_SUPPLIED RECORDS_:
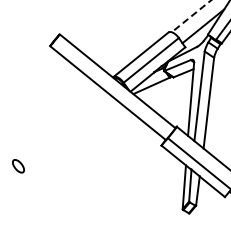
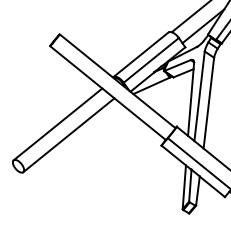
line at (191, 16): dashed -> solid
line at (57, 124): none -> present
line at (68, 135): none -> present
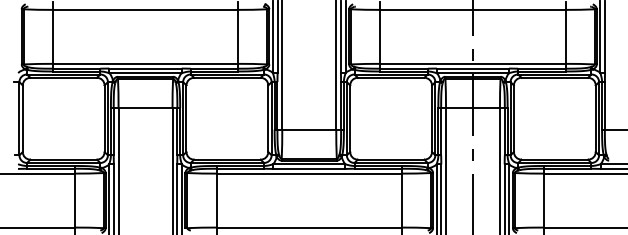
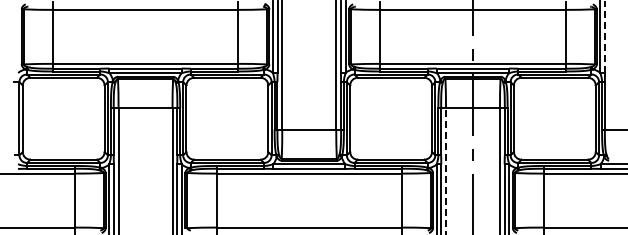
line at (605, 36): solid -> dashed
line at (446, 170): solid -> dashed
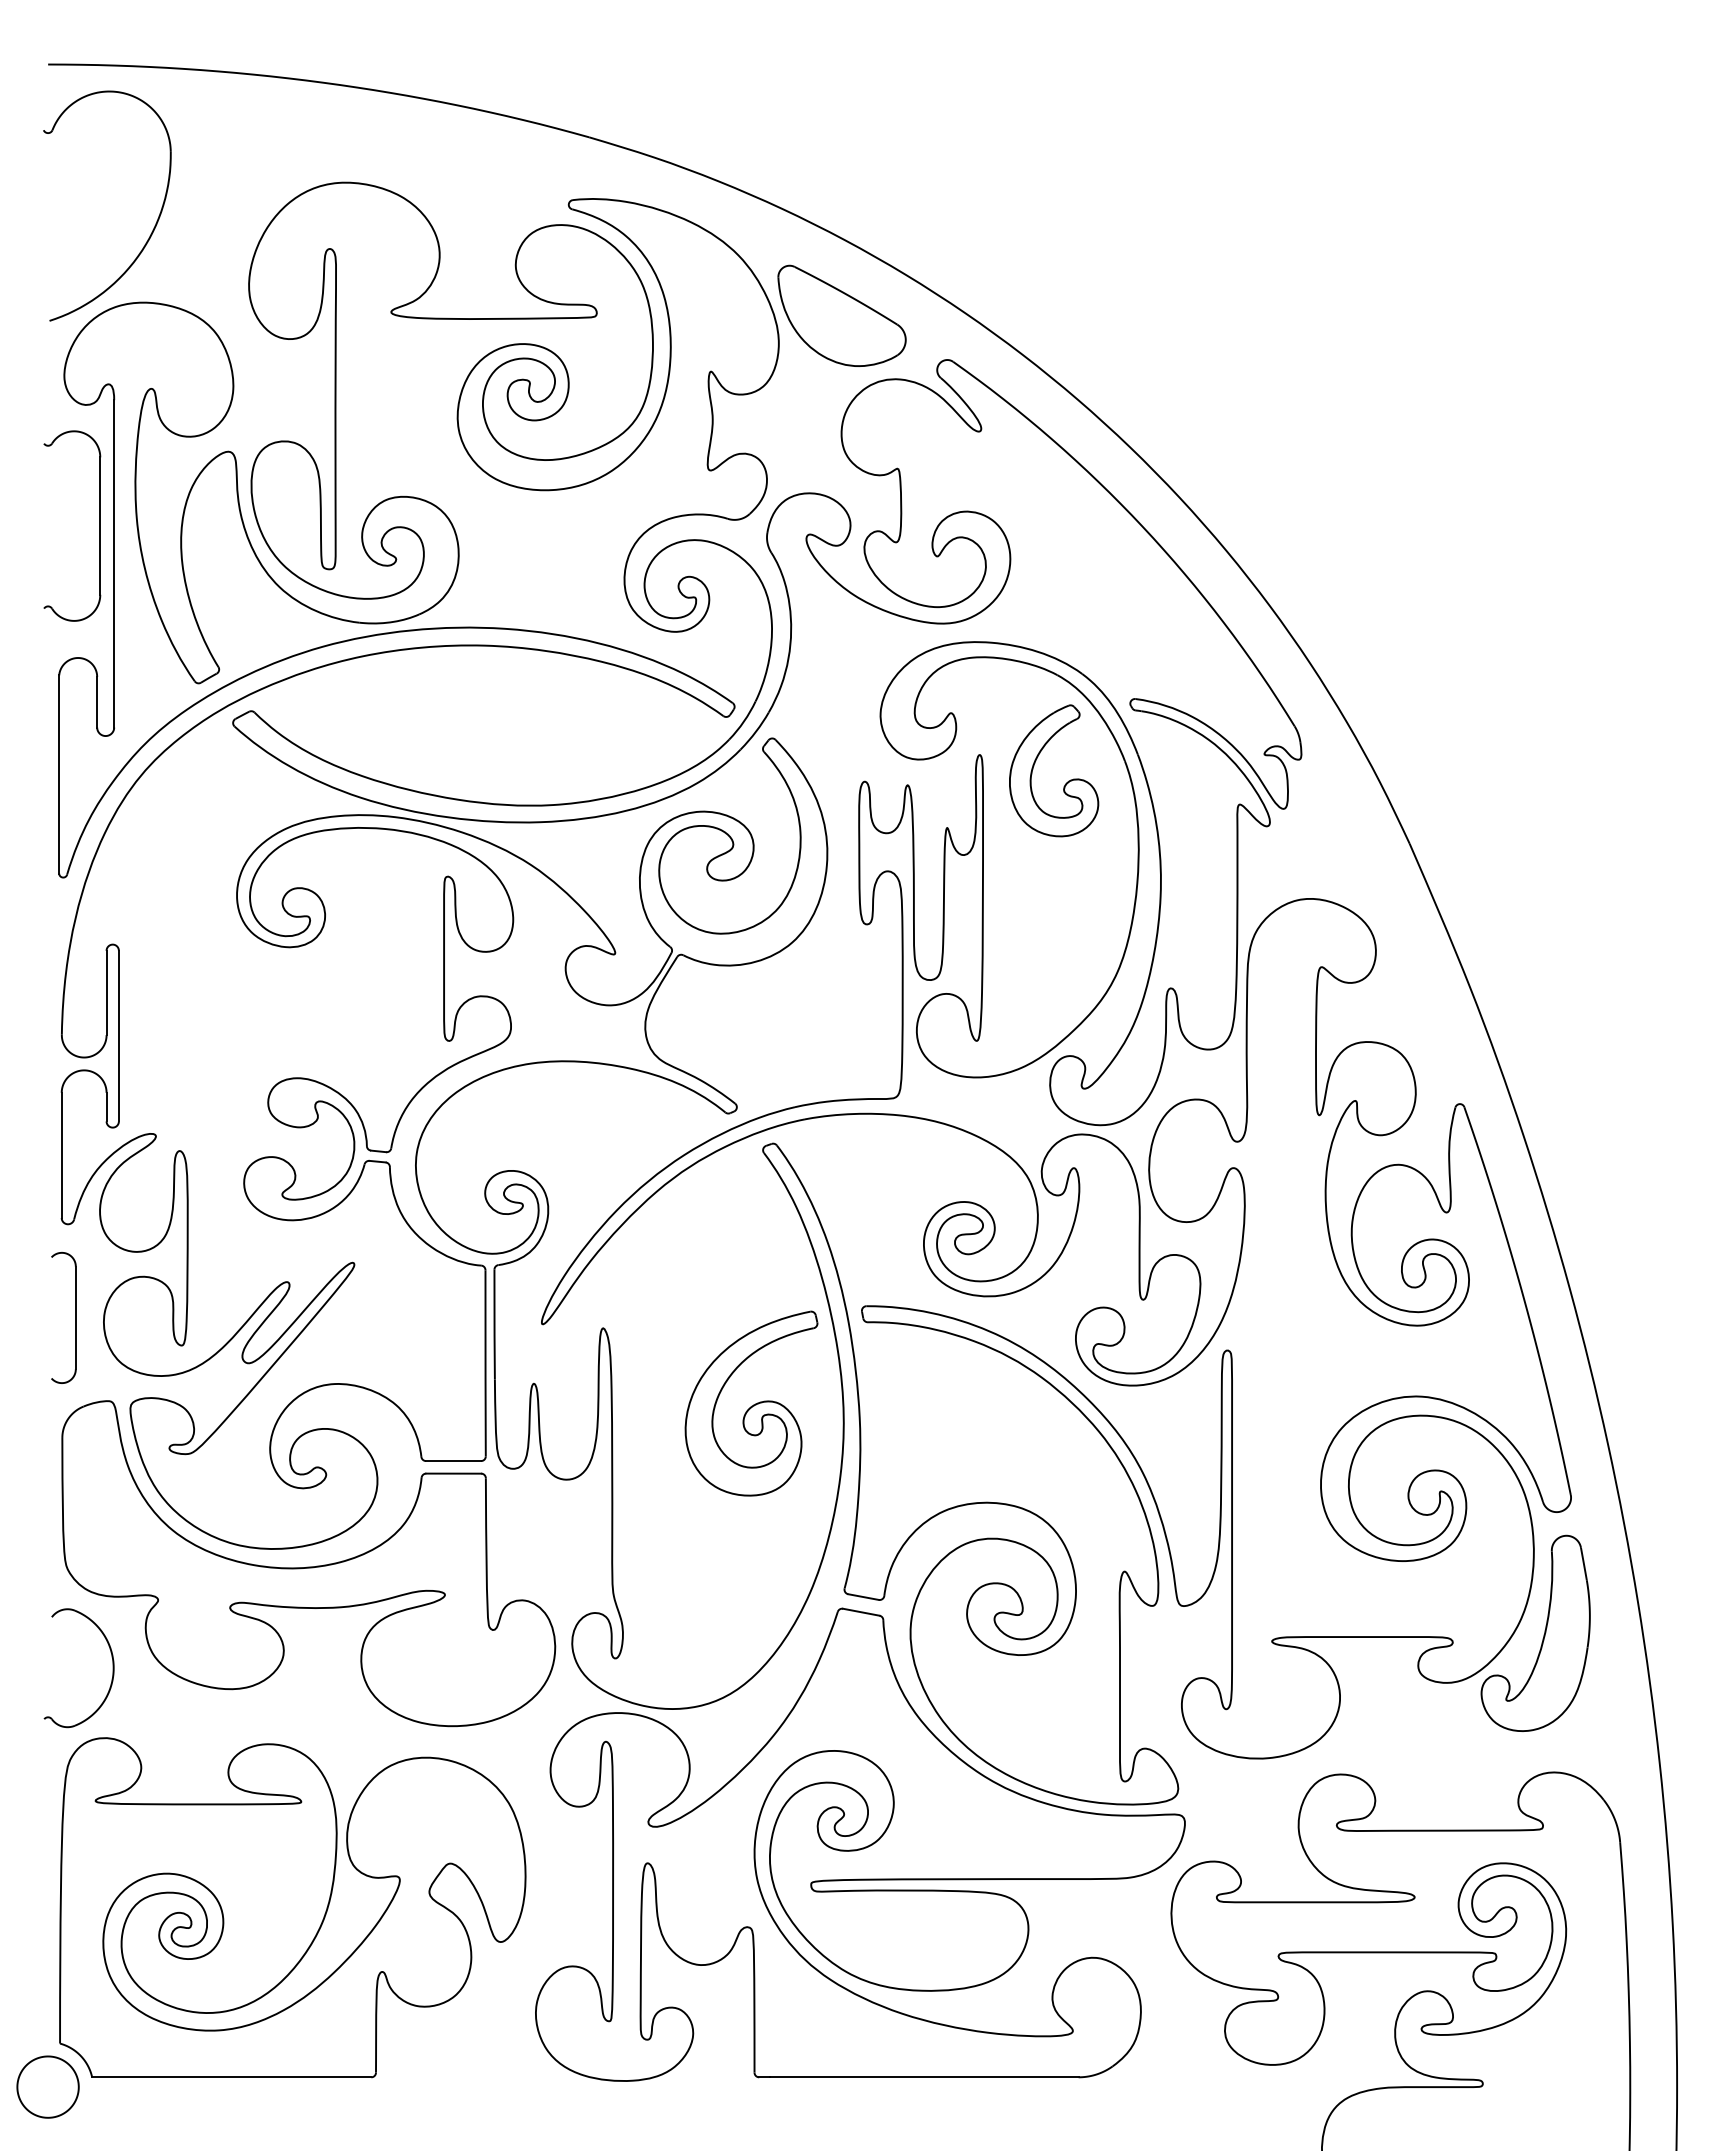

_WHAT IS ASKED_: Gather every line of the records that contains the word "solid", copying each one in full. Case counts.

_RESPONSE TO THIS EXERCISE_:
line at (191, 16): dashed -> solid
line at (605, 36): solid -> dashed
line at (446, 170): solid -> dashed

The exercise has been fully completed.